- Original language: English
- Written by: John Howard Payne
- Genre: Historical comedy
- Setting: London, 17th century

Premiere
- Date: 27 May 1824
- Place: Theatre Royal, Covent Garden, London

= Charles the Second (play) =

1824 play

Charles the Second is an 1824 historical comedy in two acts by the British-based American writer John Howard Payne. It is set at the court of Charles II in Restoration London, and features a series of adventures in the company of his friend Rochester. It premiered at the Theatre Royal, Covent Garden on 27 May 1824. The original cast included Charles Kemble as Charles II, John Duruset as Edward, John Fawcett as Captain Copp, Harriet Faucit as Lady Clara, Maria Tree as Mary.
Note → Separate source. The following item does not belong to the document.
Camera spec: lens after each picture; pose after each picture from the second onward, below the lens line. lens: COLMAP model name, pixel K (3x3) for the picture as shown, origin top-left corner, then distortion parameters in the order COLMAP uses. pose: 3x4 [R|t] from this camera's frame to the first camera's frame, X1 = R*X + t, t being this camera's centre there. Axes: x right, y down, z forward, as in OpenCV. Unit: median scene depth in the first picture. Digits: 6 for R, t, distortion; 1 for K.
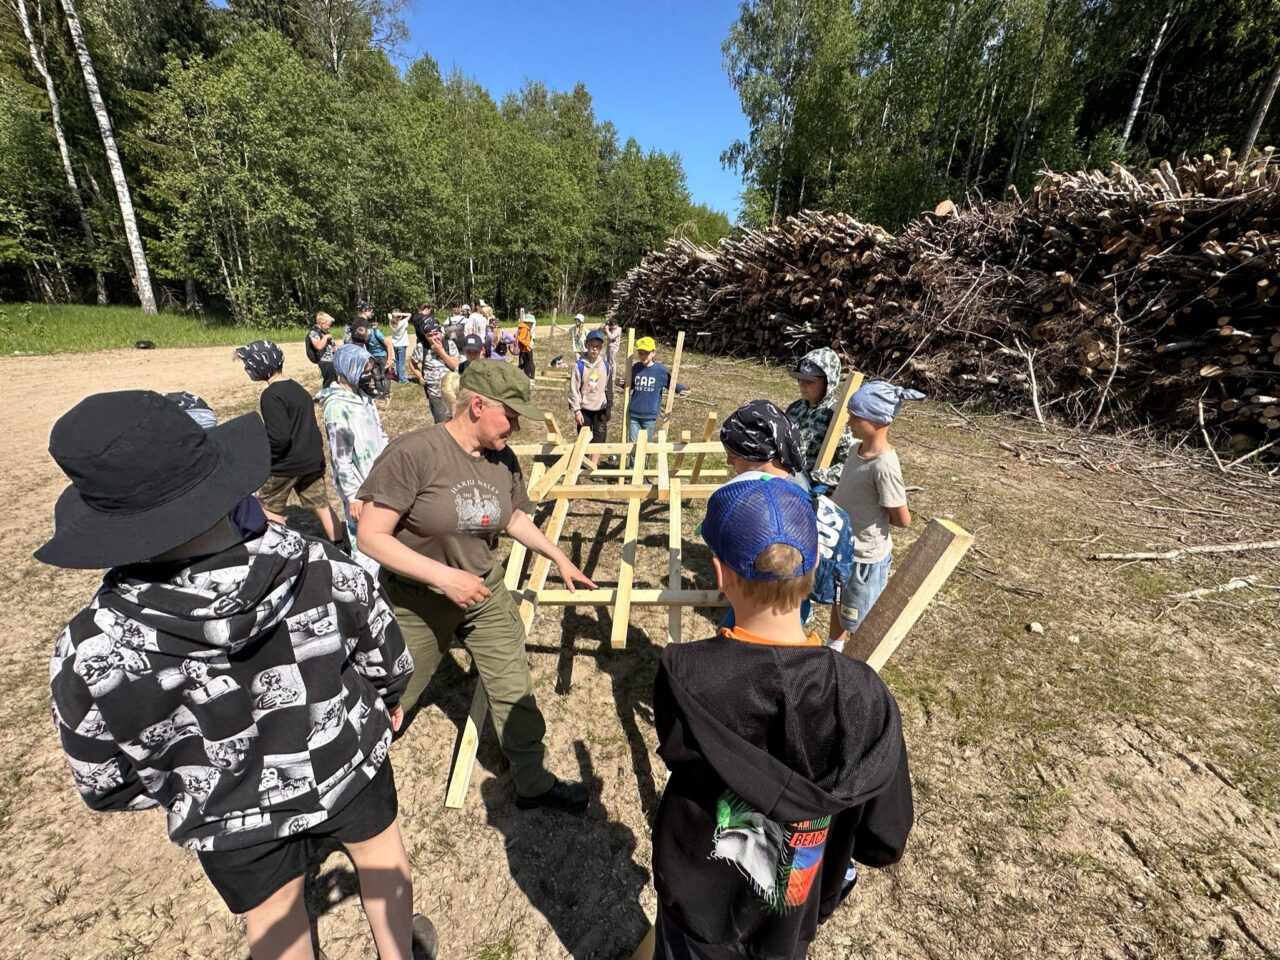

It was performed 14 times in its initial run. An afterpiece, the running time was roughly an hour and fifty minutes. It subsequently performed in the United States at the Park Theatre Olympic Theatre in New York.

==Bibliography==
- Genest, John. Some Account of the English Stage: From the Restoration in 1660 to 1830, Volume 9. H.E. Carrington, 1832.
- Nicoll, Allardyce. A History of Early Nineteenth Century Drama 1800-1850. Cambridge University Press, 1930.